During this field tour in Ecuador’s northern Amazon, their multigenerational team of ‘assistants’ took pictures, passed out snacks to meeting participants, and helped with the baby while their mamas led focus groups with three rural communities facing challenges related to land tenure, deforestation, and conservation contracts with the government.
Admittedly, having children along sometimes slowed them down. But more often it helped their research. Community members, initially bemused and curious about their entourage, were more relaxed and candid during interviews and focus groups. For their part, the kids found these long daily meetings boring—said the 16-year-old to the 9-year-old “take photos so you don’t get crazy-bored.” But swimming in a tropical lake, watching monkeys, and finding live frogs in the toilet kept them entertained.
This fieldwork tour was particularly timely because it allowed the research team to move quickly to assess the impact of the twin shocks (in 2015-16) of a major earthquake and collapse in oil prices on environmental management in Ecuador.
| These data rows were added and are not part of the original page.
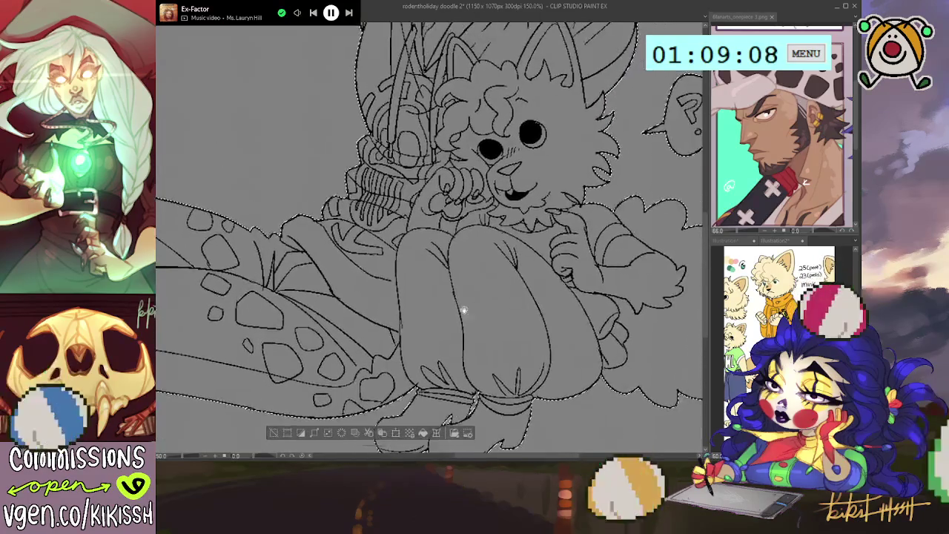
{"action": "scroll", "coordinate": [460, 311], "scroll_direction": "up", "scroll_amount": 2}
{"action": "scroll", "coordinate": [452, 326], "scroll_direction": "up", "scroll_amount": 3}
{"action": "scroll", "coordinate": [453, 326], "scroll_direction": "up", "scroll_amount": 3}
{"action": "scroll", "coordinate": [483, 314], "scroll_direction": "up", "scroll_amount": 1}
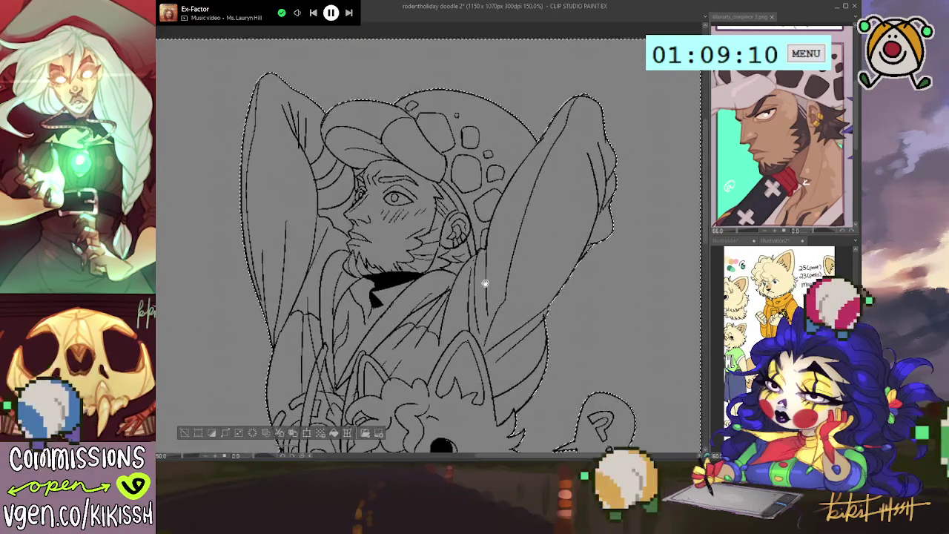
Step: Check the selection edges around the trousers, then invert the selection onto the figures
{"action": "scroll", "coordinate": [487, 282], "scroll_direction": "left", "scroll_amount": 1}
{"action": "scroll", "coordinate": [445, 237], "scroll_direction": "left", "scroll_amount": 1}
These shocks dried up the funds for the Socio Bosque forest conservation incentive program and $10.5 million in payments for more than 2,500 program participants across 1.6 million hectares stopped for two years (2015-17), yet participants continued to be legally bound to uphold the forest conservation responsibilities outlined in their contracts.
The team’s research on this governance challenge promises to address a critical blind spot: what happens to forests and to fragile community-state relationships when the money for an incentive program runs out?
The fieldwork trip not only allowed these women to share their work with their children and expose them to a world very different from their own, it also gave them the opportunity to share their research findings with community groups, local leaders, Ecuador’s Ministry of the Environment, and the Socio Bosque team. The work continues, but recent publications from their fieldwork highlight sustainable and collaborative ways forward.